Backhaus betonte: „Der Rettungsversuch hat letztlich nicht dazu geführt, dass das Tier überlebt hat. Das bedauere ich sehr. Die heute vorliegenden Fakten zeigen jedoch, dass der Wal deutlich länger überlebt hat als vielfach angenommen. Seit dem wissenschaftlichen Gutachten Anfang April, das dem Tier eine geringe Überlebenschance bescheinigt hat, und dem vermueteten Todeszeitpunkt sind rund vier Wochen vergangen. Das ist keine Kritik an den Aussagen der Wissenschaft, sondern die Erkenntnis, dass Prognosen bei einem freilebenden Großwal mit erheblichen Unsicherheiten verbunden sind. Genau deshalb standen wir vor einer schwierigen Abwägung.“
Transportlösung wurde fachlich geprüft
Im Zusammenhang mit dem Rettungsversuch waren wiederholt Zweifel an der Eignung des eingesetzten Transportdocks beziehungsweise Halbtauchers geäußert worden. Nach Angaben des Ministeriums lagen jedoch technische und nautische Unterlagen vor. Dazu gehörten ein maritimer Festigkeitsnachweis eines unabhängigen Schiffbauingenieurs sowie ein detailliertes Einsatz- und Transportkonzept für die Verbringung des Wales von der Wismarer Bucht in Richtung Nordsee.

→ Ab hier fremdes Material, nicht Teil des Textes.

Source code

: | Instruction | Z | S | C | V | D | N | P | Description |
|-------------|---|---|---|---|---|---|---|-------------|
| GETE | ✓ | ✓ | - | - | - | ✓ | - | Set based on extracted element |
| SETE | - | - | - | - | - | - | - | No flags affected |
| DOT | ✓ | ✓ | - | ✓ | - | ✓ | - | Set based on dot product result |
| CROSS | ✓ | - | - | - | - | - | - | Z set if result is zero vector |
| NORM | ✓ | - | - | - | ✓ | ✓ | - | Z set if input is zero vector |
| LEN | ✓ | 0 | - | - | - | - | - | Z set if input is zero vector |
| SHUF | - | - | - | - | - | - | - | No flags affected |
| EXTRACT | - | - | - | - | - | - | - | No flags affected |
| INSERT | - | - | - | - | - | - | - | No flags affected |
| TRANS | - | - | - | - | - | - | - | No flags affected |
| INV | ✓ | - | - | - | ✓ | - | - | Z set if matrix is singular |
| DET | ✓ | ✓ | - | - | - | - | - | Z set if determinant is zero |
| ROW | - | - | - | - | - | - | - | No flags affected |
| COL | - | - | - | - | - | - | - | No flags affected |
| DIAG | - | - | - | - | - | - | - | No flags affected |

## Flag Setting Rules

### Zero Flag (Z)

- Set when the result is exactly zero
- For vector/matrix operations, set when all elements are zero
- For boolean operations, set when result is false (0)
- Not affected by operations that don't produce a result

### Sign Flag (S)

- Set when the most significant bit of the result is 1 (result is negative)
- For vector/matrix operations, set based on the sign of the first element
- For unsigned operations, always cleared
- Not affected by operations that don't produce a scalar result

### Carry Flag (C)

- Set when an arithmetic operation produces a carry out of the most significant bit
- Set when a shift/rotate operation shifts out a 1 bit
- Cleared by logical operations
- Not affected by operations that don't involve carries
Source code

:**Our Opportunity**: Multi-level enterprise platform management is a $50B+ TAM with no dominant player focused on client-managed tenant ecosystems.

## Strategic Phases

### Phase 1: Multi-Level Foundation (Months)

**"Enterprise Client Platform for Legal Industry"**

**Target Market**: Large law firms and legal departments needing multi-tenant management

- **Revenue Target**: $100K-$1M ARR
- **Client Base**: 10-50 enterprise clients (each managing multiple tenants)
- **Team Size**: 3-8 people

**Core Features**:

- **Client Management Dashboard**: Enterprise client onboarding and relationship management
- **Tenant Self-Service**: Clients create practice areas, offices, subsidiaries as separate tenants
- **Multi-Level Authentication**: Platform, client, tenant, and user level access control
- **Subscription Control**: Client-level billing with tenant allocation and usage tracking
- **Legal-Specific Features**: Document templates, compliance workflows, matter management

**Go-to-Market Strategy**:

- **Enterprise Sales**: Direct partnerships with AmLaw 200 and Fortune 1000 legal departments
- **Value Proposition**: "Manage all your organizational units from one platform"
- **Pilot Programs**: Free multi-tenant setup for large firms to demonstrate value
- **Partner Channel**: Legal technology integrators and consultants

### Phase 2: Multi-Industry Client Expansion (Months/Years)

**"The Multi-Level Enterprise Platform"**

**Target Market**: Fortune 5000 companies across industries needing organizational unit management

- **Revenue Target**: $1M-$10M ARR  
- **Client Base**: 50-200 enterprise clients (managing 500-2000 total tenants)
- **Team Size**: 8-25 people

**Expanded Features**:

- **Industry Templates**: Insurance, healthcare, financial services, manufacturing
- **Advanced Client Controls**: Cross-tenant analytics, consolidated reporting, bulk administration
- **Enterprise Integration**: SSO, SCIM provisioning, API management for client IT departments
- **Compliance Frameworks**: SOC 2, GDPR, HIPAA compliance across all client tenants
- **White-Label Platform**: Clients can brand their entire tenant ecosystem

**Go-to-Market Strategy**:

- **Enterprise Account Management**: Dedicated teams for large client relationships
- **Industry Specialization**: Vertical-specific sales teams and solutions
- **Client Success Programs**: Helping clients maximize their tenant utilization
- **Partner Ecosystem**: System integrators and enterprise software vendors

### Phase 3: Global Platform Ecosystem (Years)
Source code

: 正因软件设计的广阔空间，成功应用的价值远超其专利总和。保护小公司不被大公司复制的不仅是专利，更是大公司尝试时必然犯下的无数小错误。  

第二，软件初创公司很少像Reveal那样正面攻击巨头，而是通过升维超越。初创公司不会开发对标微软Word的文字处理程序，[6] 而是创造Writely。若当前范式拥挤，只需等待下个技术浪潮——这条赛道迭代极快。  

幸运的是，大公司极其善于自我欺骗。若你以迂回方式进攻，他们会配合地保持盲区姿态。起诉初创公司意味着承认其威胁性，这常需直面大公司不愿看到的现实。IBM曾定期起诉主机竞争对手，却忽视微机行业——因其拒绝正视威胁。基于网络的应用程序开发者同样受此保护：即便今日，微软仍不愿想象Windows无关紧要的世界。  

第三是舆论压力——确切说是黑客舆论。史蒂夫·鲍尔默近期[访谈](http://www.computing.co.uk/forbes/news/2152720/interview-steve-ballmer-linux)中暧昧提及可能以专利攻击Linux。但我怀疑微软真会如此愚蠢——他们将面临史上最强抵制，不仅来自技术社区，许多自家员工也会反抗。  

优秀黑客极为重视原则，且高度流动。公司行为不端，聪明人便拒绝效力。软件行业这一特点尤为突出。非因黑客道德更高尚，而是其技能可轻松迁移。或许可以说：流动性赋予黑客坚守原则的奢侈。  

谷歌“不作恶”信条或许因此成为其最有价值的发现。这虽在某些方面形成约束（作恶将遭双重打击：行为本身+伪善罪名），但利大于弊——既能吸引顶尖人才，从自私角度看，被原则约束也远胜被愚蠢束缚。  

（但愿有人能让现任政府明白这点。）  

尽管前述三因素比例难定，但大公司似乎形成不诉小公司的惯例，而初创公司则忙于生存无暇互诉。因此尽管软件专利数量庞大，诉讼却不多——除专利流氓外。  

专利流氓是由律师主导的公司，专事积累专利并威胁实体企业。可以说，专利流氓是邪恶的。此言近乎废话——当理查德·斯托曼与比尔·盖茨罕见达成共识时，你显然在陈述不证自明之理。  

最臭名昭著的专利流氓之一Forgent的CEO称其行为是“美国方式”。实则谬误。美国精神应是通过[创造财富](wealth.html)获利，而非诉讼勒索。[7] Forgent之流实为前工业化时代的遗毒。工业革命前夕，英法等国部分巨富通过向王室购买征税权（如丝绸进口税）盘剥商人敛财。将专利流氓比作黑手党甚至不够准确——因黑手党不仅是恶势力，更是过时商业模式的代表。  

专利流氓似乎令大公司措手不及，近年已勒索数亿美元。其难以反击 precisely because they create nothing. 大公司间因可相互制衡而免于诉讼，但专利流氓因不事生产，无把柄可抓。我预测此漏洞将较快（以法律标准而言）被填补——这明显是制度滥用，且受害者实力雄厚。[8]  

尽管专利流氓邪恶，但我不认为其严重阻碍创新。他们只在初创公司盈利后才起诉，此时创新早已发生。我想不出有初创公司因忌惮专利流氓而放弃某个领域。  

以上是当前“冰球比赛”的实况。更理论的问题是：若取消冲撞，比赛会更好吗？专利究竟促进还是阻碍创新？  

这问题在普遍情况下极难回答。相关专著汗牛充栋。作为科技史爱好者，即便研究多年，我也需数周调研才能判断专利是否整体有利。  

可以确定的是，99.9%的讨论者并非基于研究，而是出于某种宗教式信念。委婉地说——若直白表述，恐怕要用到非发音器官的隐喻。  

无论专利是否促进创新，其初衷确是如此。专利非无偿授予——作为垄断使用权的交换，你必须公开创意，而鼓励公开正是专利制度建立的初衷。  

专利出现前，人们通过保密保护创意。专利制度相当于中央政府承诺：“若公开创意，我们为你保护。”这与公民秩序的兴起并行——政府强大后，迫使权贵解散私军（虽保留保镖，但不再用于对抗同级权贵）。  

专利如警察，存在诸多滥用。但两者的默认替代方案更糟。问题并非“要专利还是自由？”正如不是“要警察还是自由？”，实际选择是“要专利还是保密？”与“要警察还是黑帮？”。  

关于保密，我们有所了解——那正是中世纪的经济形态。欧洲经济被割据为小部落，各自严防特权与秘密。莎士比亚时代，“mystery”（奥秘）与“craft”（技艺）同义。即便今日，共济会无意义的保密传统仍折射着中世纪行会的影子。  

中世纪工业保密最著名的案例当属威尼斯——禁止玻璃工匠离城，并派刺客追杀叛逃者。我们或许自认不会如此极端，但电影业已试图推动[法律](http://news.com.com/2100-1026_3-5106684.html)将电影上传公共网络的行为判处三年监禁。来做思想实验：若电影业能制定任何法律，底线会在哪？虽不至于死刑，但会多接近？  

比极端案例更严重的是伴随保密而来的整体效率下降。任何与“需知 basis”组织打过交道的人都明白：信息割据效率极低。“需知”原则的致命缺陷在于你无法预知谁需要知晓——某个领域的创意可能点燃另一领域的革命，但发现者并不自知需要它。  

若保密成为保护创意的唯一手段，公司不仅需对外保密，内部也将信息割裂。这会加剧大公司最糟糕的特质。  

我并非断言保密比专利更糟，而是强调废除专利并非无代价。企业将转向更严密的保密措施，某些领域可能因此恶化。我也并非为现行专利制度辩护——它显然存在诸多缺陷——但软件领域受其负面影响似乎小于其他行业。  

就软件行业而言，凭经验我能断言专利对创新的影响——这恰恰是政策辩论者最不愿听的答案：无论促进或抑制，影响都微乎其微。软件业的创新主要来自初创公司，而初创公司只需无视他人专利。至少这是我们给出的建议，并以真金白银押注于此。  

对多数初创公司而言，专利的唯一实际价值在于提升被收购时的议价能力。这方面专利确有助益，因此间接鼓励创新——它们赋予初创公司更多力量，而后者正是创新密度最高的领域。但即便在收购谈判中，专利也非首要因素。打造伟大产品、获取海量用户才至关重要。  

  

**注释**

Zudem sah das Einsatzkonzept eine kontinuierliche Begleitung durch Tierärzte und weiteren Fachleuten vor. „Man kann die Entscheidung für den Rettungsversuch kritisch bewerten. Man kann aber nicht behaupten, es habe keine fachliche Vorbereitung gegeben“, sagte Backhaus.
Ausnahmesituation ohne Vorbild
Der Minister verwies zugleich darauf, dass Deutschland auf einen derartigen Fall nicht vorbereitet gewesen sei. Für die Bergung und mögliche Rettung eines lebenden Buckelwals in flachen Küstengewässern gebe es bislang weder standardisierte Verfahren noch eingespielte Einsatzstrukturen. Das Ministerium und die ihm unterstehenden Behörden hätten die vorgeschlagenen Maßnahmen fortlaufend fachlich und rechtlich bewertet. Dabei sei zu prüfen gewesen, ob die Maßnahmen geduldet werden können oder aus rechtlichen Gründen zu untersagen sind. „Wir standen vor einem lebenden Tier in Not. Deshalb mussten wir die Risiken eines Rettungsversuchs gegen ein Nichthandeln abwägen. Diese Abwägung erfolgte auf Grundlage der damals verfügbaren Informationen“, so Backhaus.
Lehren aus dem Fall
Aus Sicht des Ministers besteht die wichtigste Konsequenz aus dem Fall darin, bundesweit bessere Strukturen für vergleichbare Ereignisse zu schaffen.
Dazu gehören aus Sicht Mecklenburg-Vorpommerns:
- klare Zuständigkeiten zwischen Bund und Küstenländern,
- ein verfügbarer Expertenpool aus Tierärzten und Meeressäugerfachleuten,
- abgestimmte Verfahren für Großwalereignisse,
- vorbereitete technische und logistische Einsatzstrukturen.
„Wir haben in einer außergewöhnlichen Situation versucht, einem lebenden Tier zu helfen. Heute wissen wir mehr als damals – und genau deshalb ist die wissenschaftliche Aufarbeitung so wichtig. Auch dürfen solche Entscheidungen künftig nicht von improvisierten Strukturen abhängen. Wir brauchen klare Verfahren, wissenschaftliche Expertise und abgestimmte Zuständigkeiten. Dann können vergleichbare Situationen künftig noch besser bewältigt werden“, sagte Backhaus abschließend.